The UK’s data protection regulator, the Information Commissioner’s Office (ICO), fined South Staffordshire Water’s parent company £963,900 over security failures linked to a cyberattack that exposed the personal data of 633,887 people.
According to the ICO, the South Staffordshire breach began in September 2020 with a phishing email that tricked an employee into opening an attachment, allowing attackers to install malicious software inside the company’s network. The intrusion remained undetected for 20 months.
“The breach was only identified when IT performance issues prompted an internal investigation to begin on July 15, 2022. The company reported a personal data breach to us on July 24, 2022. Then, on July 26, 2022, South Staffordshire discovered a ransom note that the hacker had unsuccessfully attempted to distribute to certain staff members,” the regulator said in a statement.
The company later identified more than 4.1 terabytes of stolen data published on the dark web.

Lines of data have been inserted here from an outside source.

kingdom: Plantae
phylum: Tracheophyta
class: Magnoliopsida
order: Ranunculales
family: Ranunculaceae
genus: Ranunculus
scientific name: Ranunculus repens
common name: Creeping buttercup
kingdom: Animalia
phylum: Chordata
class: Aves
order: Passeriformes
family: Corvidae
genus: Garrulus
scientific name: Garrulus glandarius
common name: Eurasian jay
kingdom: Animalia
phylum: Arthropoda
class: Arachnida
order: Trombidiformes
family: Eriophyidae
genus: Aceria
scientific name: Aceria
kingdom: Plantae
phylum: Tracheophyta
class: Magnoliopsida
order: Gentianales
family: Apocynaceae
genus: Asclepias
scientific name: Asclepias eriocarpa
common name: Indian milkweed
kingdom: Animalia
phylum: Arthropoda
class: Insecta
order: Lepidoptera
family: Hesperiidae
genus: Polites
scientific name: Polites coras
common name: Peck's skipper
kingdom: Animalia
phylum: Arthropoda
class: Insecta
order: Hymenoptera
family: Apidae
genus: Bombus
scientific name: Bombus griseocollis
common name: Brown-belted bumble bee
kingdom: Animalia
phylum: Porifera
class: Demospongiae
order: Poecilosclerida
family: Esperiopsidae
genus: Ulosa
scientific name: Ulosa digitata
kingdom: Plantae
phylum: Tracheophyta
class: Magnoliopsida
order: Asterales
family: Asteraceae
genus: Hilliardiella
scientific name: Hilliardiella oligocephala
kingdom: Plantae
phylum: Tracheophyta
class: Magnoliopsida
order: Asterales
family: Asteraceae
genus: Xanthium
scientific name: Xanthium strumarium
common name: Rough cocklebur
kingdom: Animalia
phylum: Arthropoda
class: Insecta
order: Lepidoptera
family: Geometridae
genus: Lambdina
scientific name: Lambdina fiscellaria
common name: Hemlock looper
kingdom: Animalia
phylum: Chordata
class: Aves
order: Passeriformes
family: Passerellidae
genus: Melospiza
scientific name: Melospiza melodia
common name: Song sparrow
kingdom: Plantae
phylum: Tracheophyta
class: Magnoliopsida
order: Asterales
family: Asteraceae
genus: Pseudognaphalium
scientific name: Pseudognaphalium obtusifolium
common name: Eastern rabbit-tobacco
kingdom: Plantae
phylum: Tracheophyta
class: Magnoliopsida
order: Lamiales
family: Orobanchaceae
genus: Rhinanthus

The breached data included names, addresses, email addresses, dates of birth, phone numbers, bank account details, usernames, passwords, and National Insurance numbers. The exposed information also included data tied to customers on the Priority Services Register, from which disabilities could be inferred.
At the time of the attack, South Staffordshire held personal information tied to about 1.85 million customers, including roughly 750,000 current customers and 1.1 million former customers.
The investigation found several security failures, including weak controls that allowed attackers to gain administrator privileges, limited monitoring that covered only 5% of the IT environment, use of unsupported software including Windows Server 2003, and inadequate vulnerability management tied to unpatched systems and missing security scans.
“Customers do not have the choice over which water company serves them — they are required to share their personal information and place their trust in that provider. It is therefore essential that water companies honor that trust by taking their data protection responsibilities seriously,” said Ian Hulme, ICO Interim Executive Director for Regulatory Supervision.
“The steps that South Staffordshire failed to take are established, widely understood and effective controls to protect computer networks. The ICO expects all organizations — and particularly those handling large volumes of personal information as part of critical national infrastructure — to have these in place.
“Waiting for performance issues or a ransom note to discover a breach is not acceptable. Proactive security is a legal requirement, not an optional extra,” added Hulme.
The ICO informed South Staffordshire in December 2025 that it intended to issue a fine, later reducing the penalty by 40% after the company admitted liability early and agreed to settle the case without appeal.